SQL*Plus: Release 11.2.0.2.0 Production on Mon Mar 26 13:13:52 2012
Copyright (c) 1982, 2010, Oracle. All rights reserved.
Connected to:
Oracle Database 11g Enterprise Edition Release 11.2.0.2.0 - 64bit Production
With the Partitioning, Real Application Clusters, Automatic Storage Management and OLAP options
SQL> create table tt(a number);
Table created.
SQL> insert into tt values (1);
1 row created.
SQL> commit;
Commit complete.
SQL> alter table tt add c char(1 char) default 'N' not null;
Table altered.
SQL> alter table tt add constraint chk check(c in('N','Y'));
Table altered.
SQL> select * from tt;
A C
---------- -
1 N
SQL> column dump(c) format a30
SQL> select c, length(c),dump(c) from tt;
C LENGTH(C) DUMP(C)
- ---------- ------------------------------
N 1 Typ=96 Len=1: 78
So....perhaps you have a bug in your version?
Hope that helps.
The reason for the ORA-02293 error, as you've already mentioned, is because it is inserting 'N ' (with a padded white space) rather than 'N'. So your constraint is violated.

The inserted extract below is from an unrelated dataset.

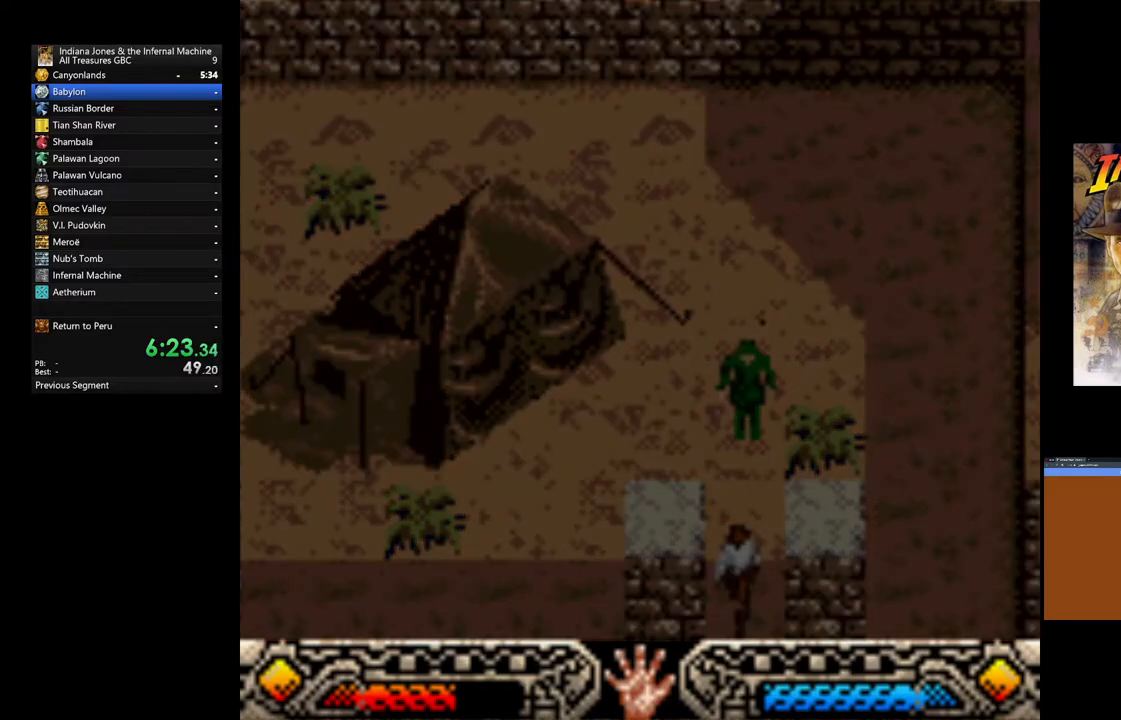
{"buttons": [], "left_stick": "down-right", "right_stick": "center", "events": [[283, "left_stick", "down-right"]]}
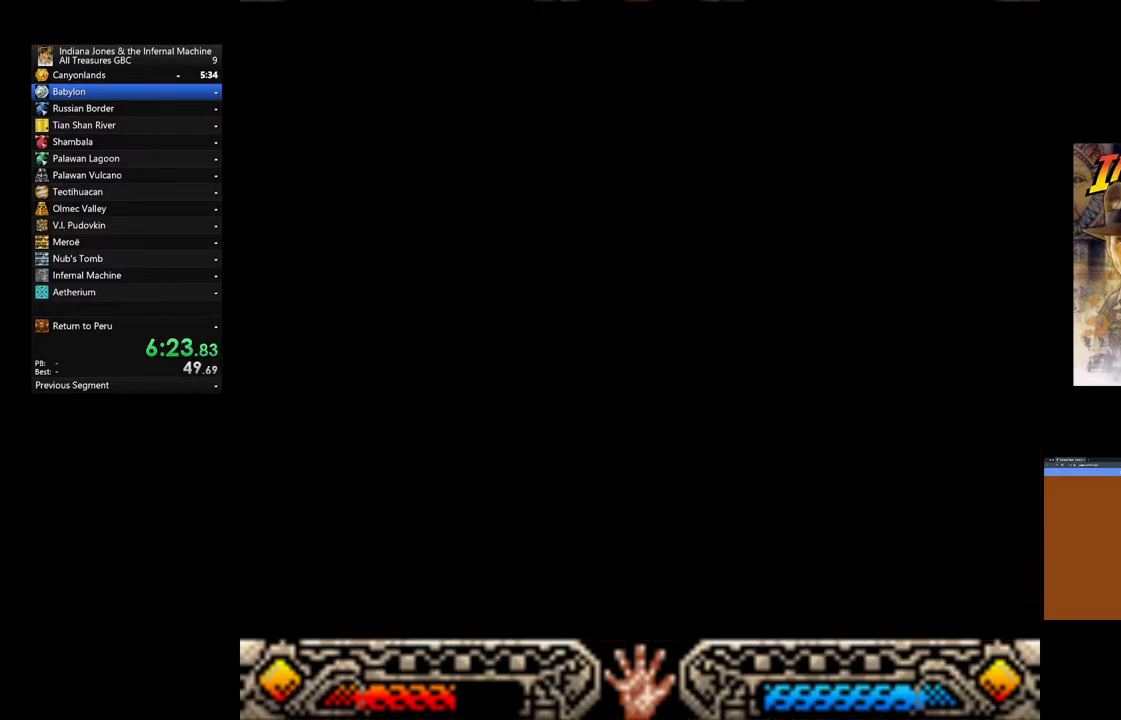
{"buttons": [], "left_stick": "down", "right_stick": "center", "events": [[100, "left_stick", "down"]]}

The more interesting question is, why is it adding that space? Well, by definition, a CHAR is fixed width, where a VARCHAR is not. A CHAR will always pad white space to fill the entire memory space allocated for the column. Because you've chosen a width of 1 CHAR, and AL32UTF8 is a varying width character set, that would seem to conflict with the fixed width nature of CHAR. It looks like it gets padded to fill the extra byte(s) not used by the 'N'. Or, at least, I assume that is what is happening.